Tuesday, March 11, 2008

See monkeys


There are so many myths of perfection out there:
perfect health, the perfect marriage, the perfect job, perfect breasts, the perfect salad.

All of them suck. Except the perfect salad. Anything food related can be perfect, because then "perfect" means "highly pleasurable", which is exactly what food should be.

It is what all of those things should be, but my vision of perfection for each of the others is too sanitary, too unrealistic.

I started that playful parenting book I mentioned before. I've only gotten through the introductory chapter, but I'm liking what I see. It made me feel better about, well about being a goofwad in general. In particular it cast a new light on the time I made Anonybabe laugh by fake crying when she would "offer" me food and then pull it back at the last minute. The real belly laughs it elicited made me uneasy, and I thought, should I be encouraging this? Laughing at another person's pain? Albeit a very hammy and obviously fake pain?

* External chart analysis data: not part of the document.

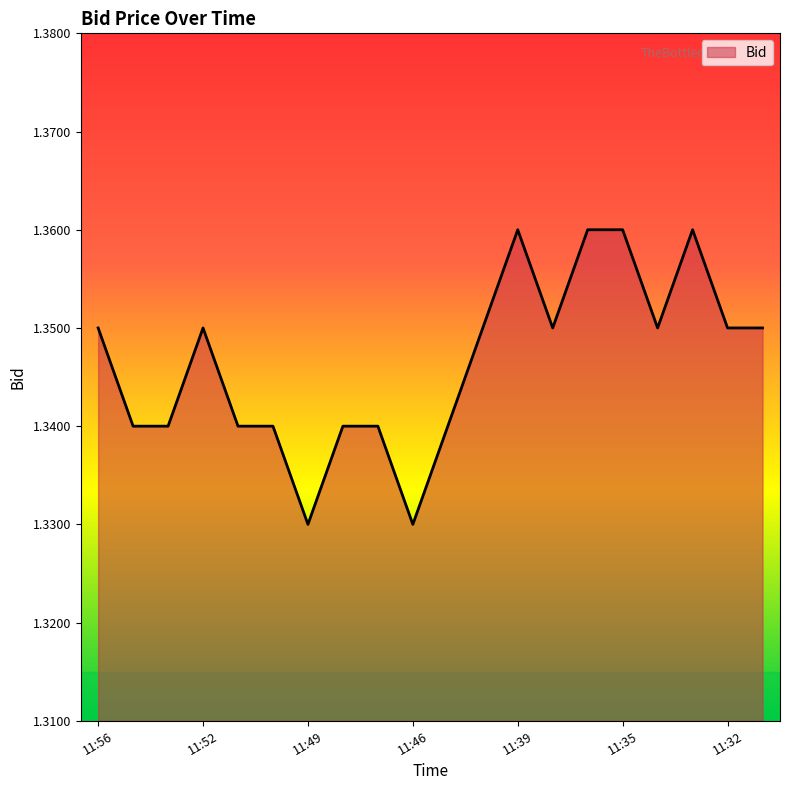

Does the chart display data point markers on the line(s)?

No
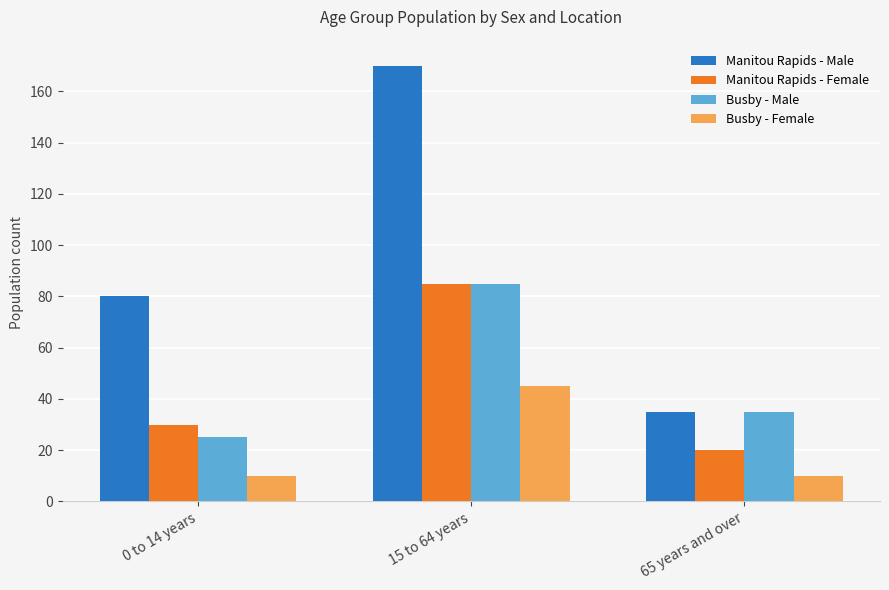

Reading left to right, transcribe all the data shown in this chart.

Manitou Rapids - Male: 0 to 14 years=80	15 to 64 years=170	65 years and over=35
Manitou Rapids - Female: 0 to 14 years=30	15 to 64 years=85	65 years and over=20
Busby - Male: 0 to 14 years=25	15 to 64 years=85	65 years and over=35
Busby - Female: 0 to 14 years=10	15 to 64 years=45	65 years and over=10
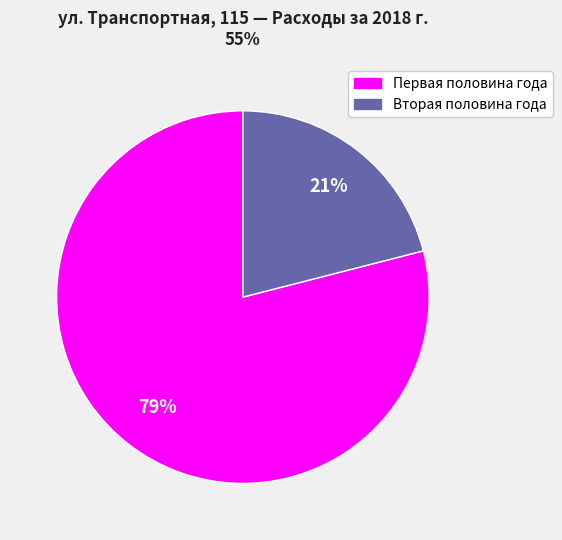

Is there any slice that represents more than half of the pie?

Yes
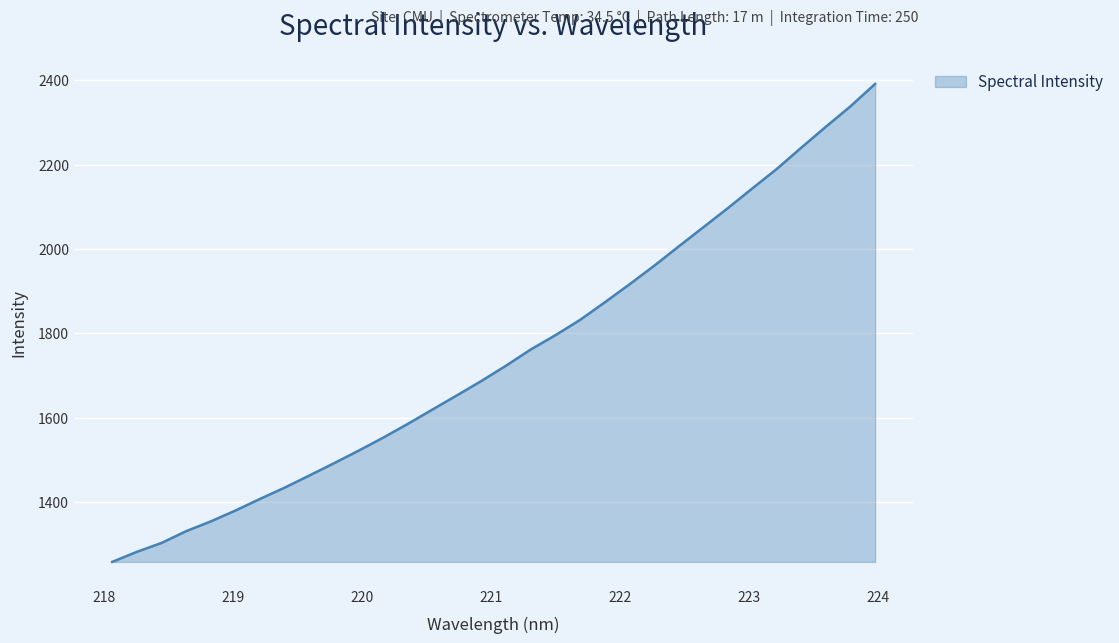

Count the number of categories in the chart.

32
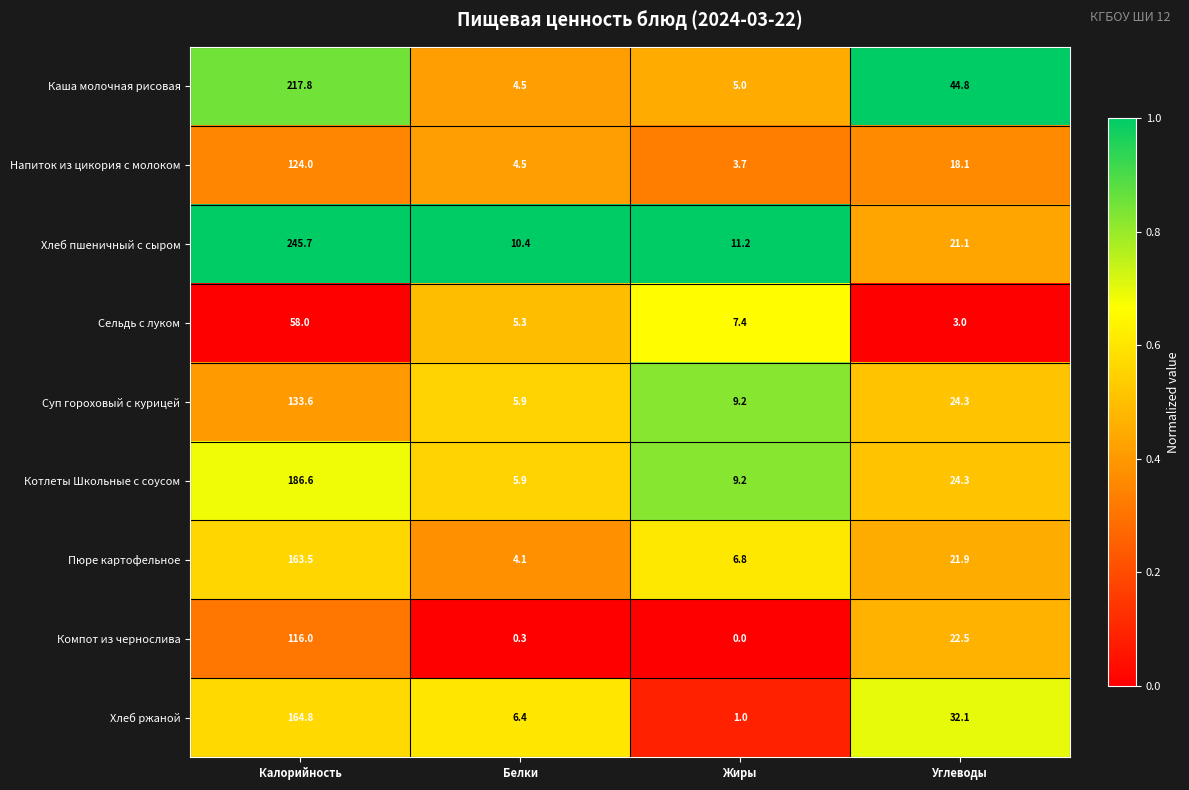

What is the approximate value of Каша молочная рисовая at Калорийность?

217.8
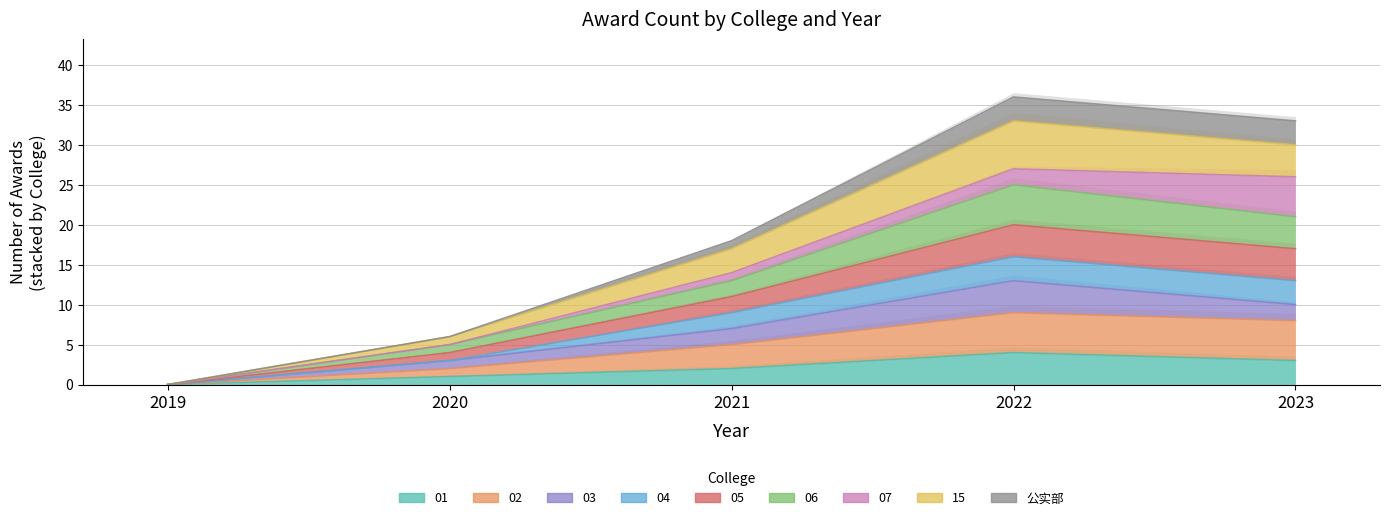

What is the sum of the 01 values at 2021 and 2022?

6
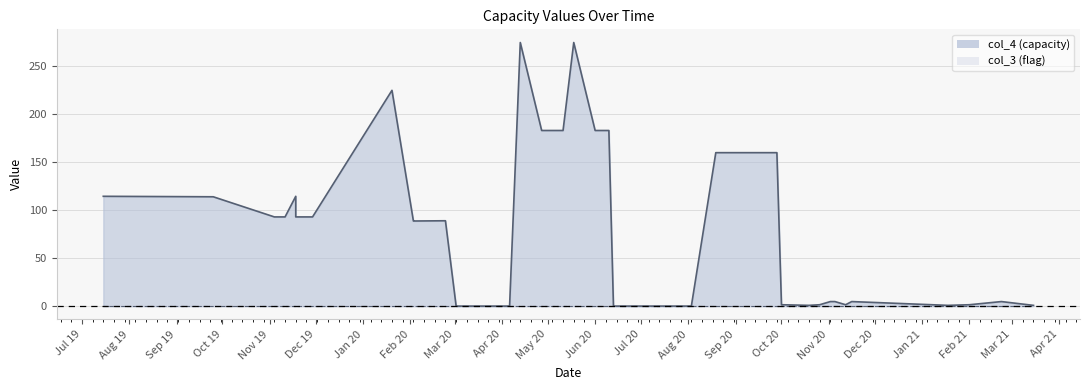

True or false: the data shows 0.0 at 2020-06-13.

True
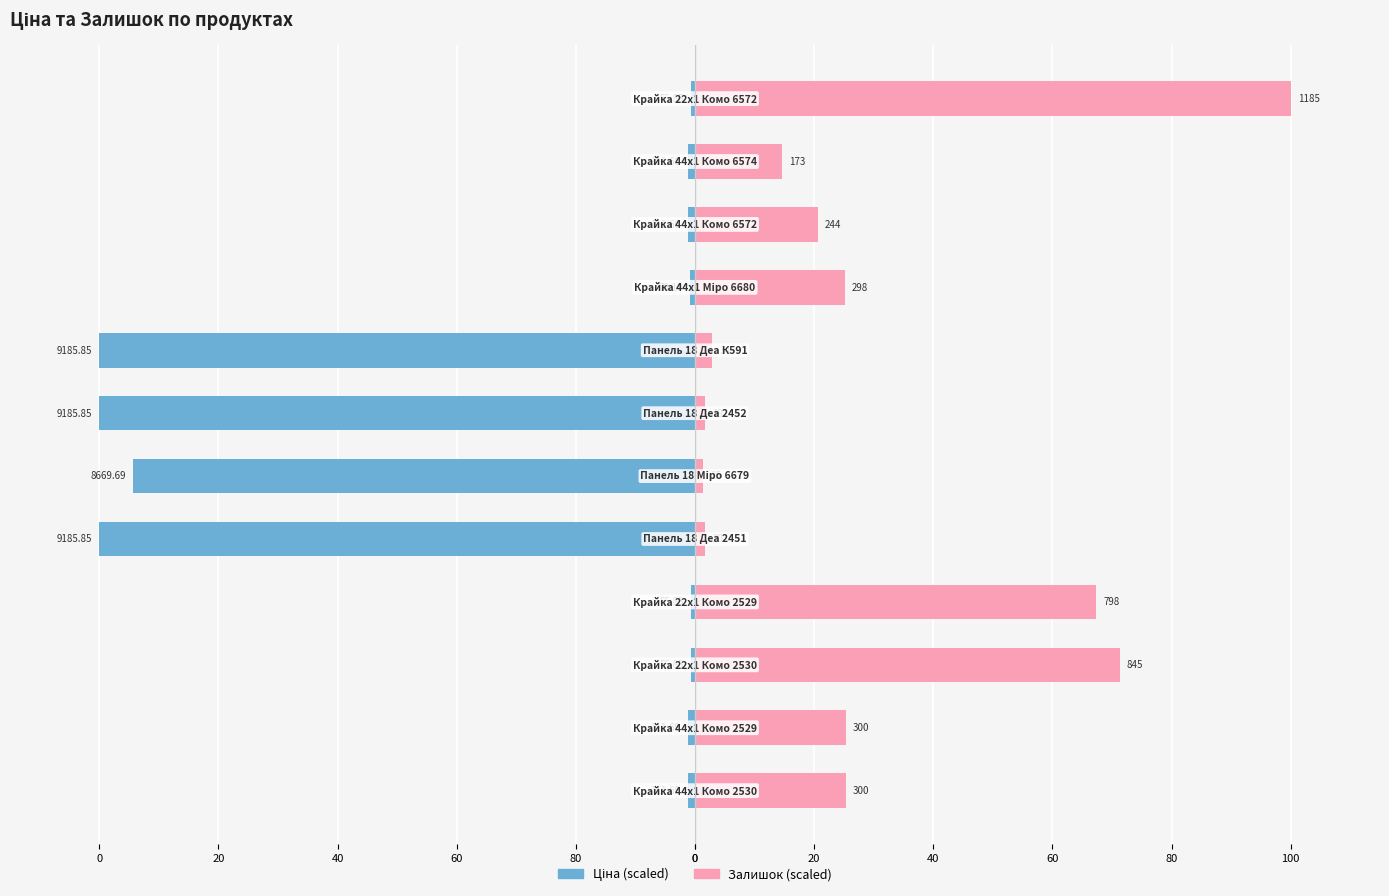

Are the bars grouped side by side (vs. stacked)?

Yes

Apparently I should. Supposedly it allows her to vent steam about always being the one from whom things are taken at will. This book postulates that apart from being fun, play is an incredibly healing way to help kids overcome and sort through their bad feelings. A Pan's Labyrinth therapy, if you will. Through fantasy, and sometimes an ugly, life-mirroring fantasy, the kid (or adult) can start to feel in control and confident again.

I'm a little perturbed that my first instinct was and probably will be to sanitize Anonybabe's play. Long ago, Anonyhub asked me what motivated me deep down. He thought it was funny when I answered, "You mean other than guilt and fear?" and then couldn't get much further. So that tells you a little something about how we were raised. It'll be hard to shake the shame-mongering monkey on our backs, but there's something about this idea of play that has promise.

Letting Anonybabe spend her first year in our bed was my first follow-my-heart parenting technique.

Making a religion out of joy and play seems to by my second.

I was hoping to get more of these clear cues from my gut than one per year, but I suppose I should be happy any of them are getting past those monkeys. Guilt and shame can run a mean defense.